_Aim of the exercise_
Count every line below containing "within"; state the number only.

_Supplied records_
==*==

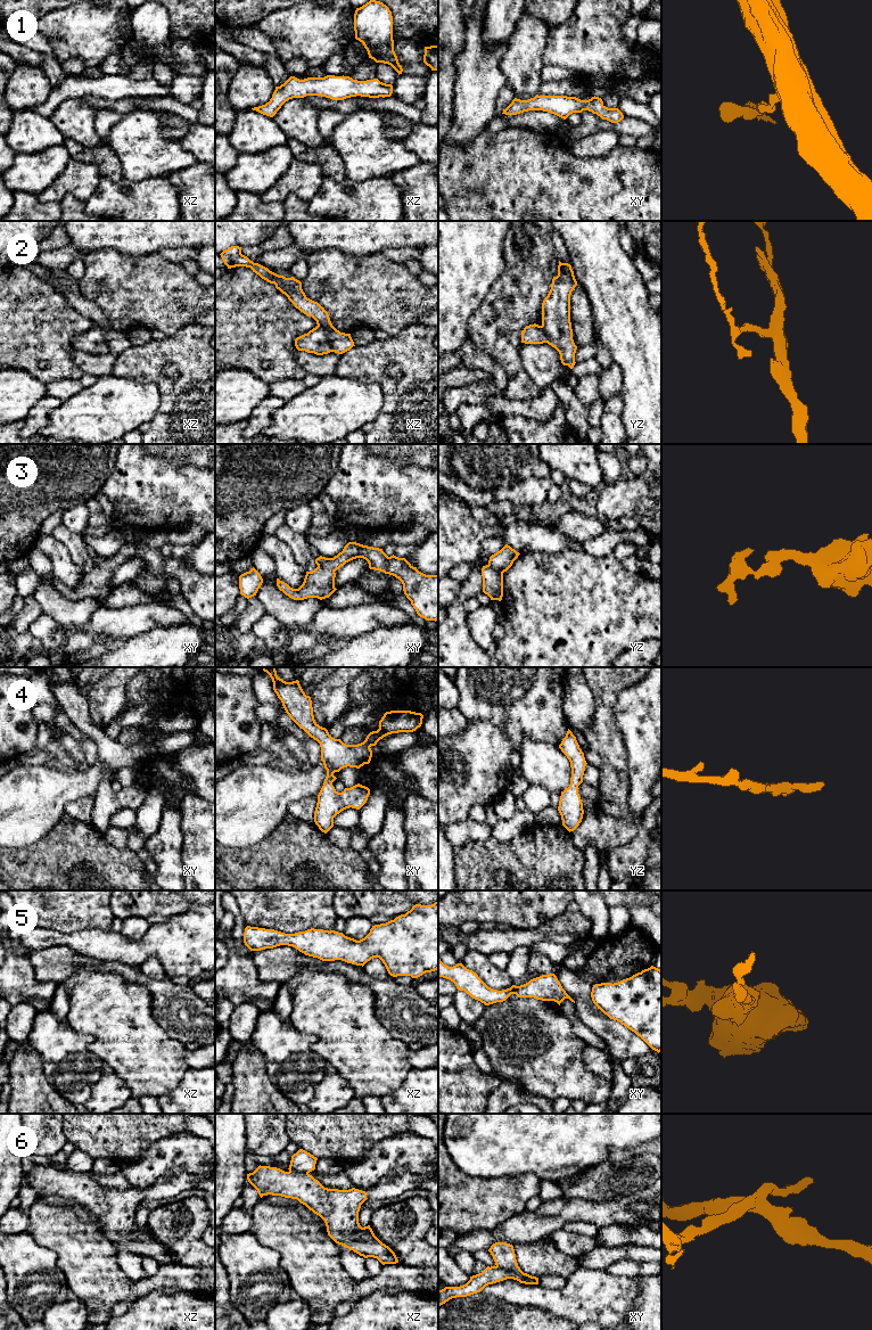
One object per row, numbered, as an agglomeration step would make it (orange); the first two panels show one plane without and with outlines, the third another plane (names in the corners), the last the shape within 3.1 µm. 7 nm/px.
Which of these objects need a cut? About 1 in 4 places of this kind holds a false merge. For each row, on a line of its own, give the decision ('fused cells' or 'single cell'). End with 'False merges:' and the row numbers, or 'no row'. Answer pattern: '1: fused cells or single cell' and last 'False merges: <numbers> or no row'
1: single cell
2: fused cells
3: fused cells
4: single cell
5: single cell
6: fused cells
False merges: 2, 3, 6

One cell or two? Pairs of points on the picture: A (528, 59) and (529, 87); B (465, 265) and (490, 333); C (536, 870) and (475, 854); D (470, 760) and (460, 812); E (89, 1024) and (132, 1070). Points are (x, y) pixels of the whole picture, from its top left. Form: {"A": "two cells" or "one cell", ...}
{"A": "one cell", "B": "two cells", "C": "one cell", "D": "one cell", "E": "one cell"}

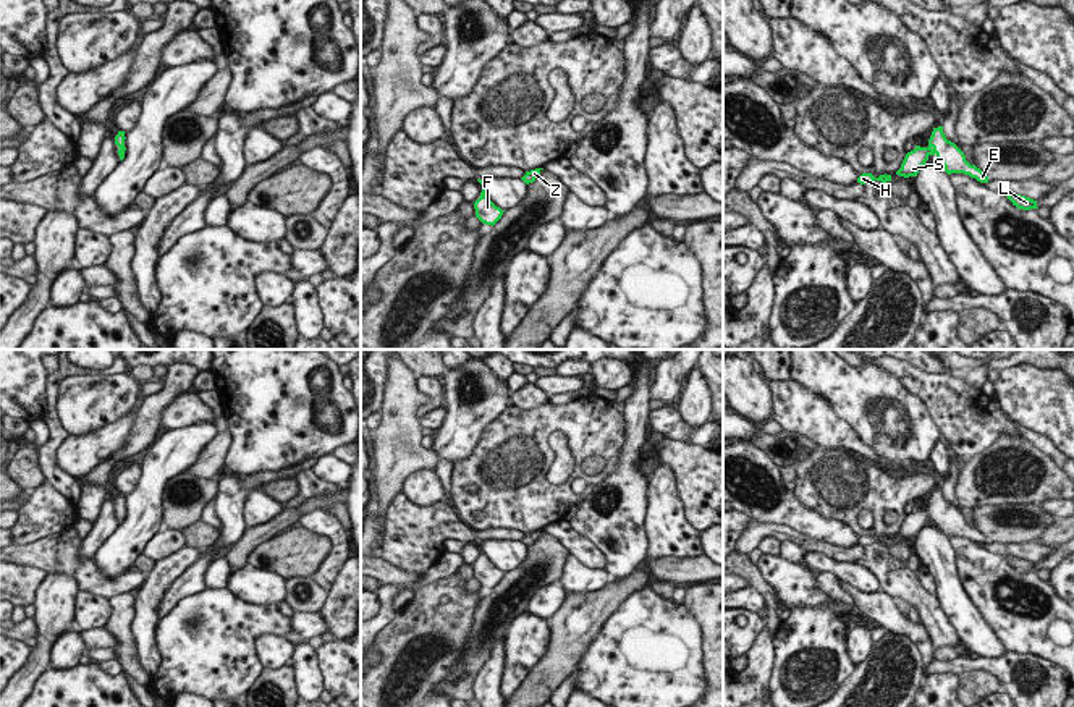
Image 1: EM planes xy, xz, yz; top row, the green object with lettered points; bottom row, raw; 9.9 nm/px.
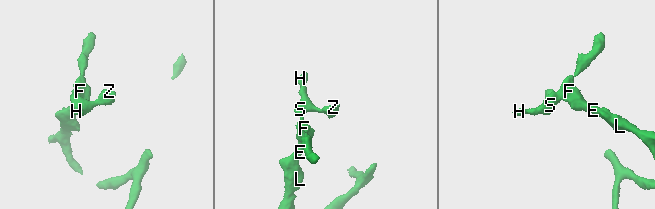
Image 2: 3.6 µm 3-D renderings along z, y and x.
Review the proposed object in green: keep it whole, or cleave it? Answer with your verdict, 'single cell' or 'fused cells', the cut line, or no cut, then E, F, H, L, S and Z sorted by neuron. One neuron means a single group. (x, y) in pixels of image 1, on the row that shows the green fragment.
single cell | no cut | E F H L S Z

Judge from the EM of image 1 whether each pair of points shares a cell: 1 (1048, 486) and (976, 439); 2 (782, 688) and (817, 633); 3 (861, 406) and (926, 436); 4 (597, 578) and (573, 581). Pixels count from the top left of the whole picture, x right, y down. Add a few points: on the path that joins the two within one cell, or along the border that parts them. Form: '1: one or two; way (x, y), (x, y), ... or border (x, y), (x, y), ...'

==*==

_Exercise solution_
2